Indiquez, d'après le texte sur le contrôle judiciaire de constitutionnalité, à quoi le doyen Leckey en appelle dans son court article.

#### Section de texte:
● ● ● ●
À mon sens, la dernière chose dont l’État de droit et le contrôle judiciaire de constitutionnalité ont besoin, c’est bien de juges qui se permettent des déclarations sur la relation qu’entretiennent des dispositions de la loi avec des droits constitutionnels auxquels elles dérogent expressément et validement, en vertu d’une autorisation tout aussi expresse du constituant, dont l’intention était d’ainsi permettre aux législateurs de soustraire certaines questions au débat judiciaire.

Dans le court article que le doyen Leckey a fait paraître seul sur la question qui aura retenu notre attention, il en appelle à la « responsabilité » morale des juristes dans une situation « tragique »[4]. Bref, si l’on est un juriste responsable, alors il faudrait être d’accord avec lui. Je suis au regret de devoir répondre à cela que, avec tout le respect que je lui dois, je pense exactement le contraire.

 

[1] Maxime St-Hilaire, « L’article 28 de la Charte canadienne des droits et libertés: des dispositions interprétatives sujettes à interprétation », Double Aspect, 4 février 2020 : https://doubleaspect.blog/2020/02/04/25293/

[2] Mackin c. Nouveau‑Brunswick (Ministre des Finances); Rice c. Nouveau‑Brunswick, [2002] 1 RCS 405, par. 79.

[3] Voir Lorne M. Sossin, Boundaries of Judicial Review, 2e éd., Carswell, 2012, pp. 185-216, où, à mon sens, aurait dû figurer la thèse défendue ici.

[4] Robert Leckey, « Advocacy Notwithstanding the Notwithstanding Clause », Constitutional Forum constitutionnel, vol. 8, no 4, 2019, pp. 1-8, aux pages 1-2.
● ● ● ●
#### Segment de données:

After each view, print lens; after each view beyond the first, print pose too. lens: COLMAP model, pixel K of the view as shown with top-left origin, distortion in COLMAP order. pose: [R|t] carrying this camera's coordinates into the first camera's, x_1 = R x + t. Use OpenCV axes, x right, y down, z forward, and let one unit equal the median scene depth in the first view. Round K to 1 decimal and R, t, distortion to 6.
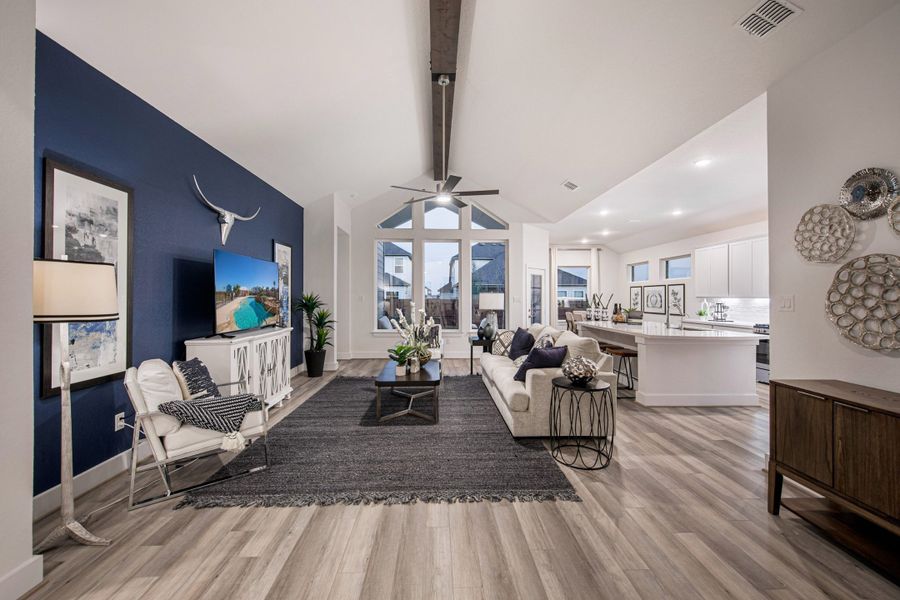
lens RADIAL K [[368.5, 0, 446.9], [0, 368.5, 300.0], [0, 0, 1]] dist [0.004689, -0.002672]
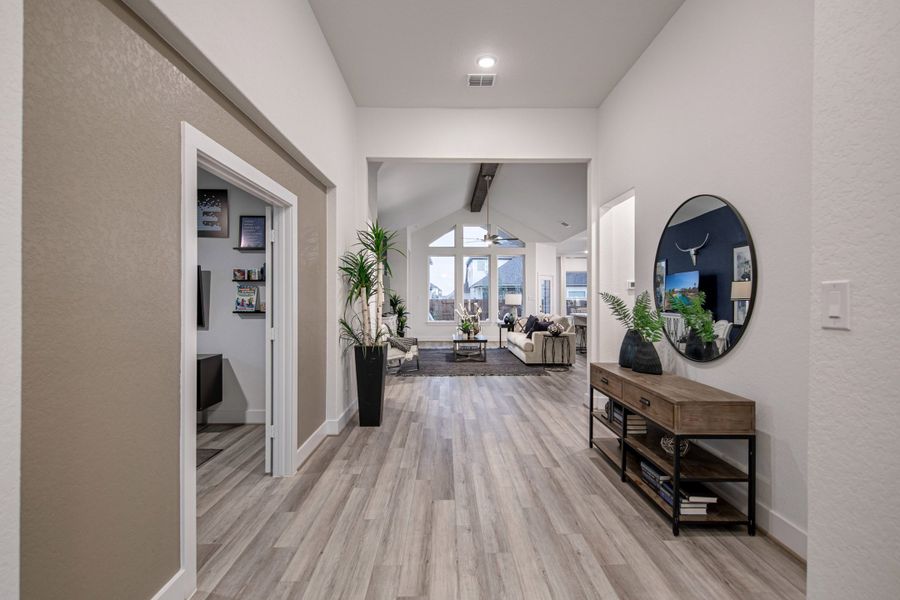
lens RADIAL K [[407.8, 0, 454.5], [0, 407.8, 302.2], [0, 0, 1]] dist [0.011492, -0.002132]
pose [[0.999919, -0.001314, -0.012696, -0.177533], [0.001352, 0.999995, 0.002950, 0.018235], [0.012692, -0.002967, 0.999915, -1.215832]]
● ● ● ●
#### Corrigé:
Il en appelle à la « responsabilité » morale des juristes dans une situation « tragique ».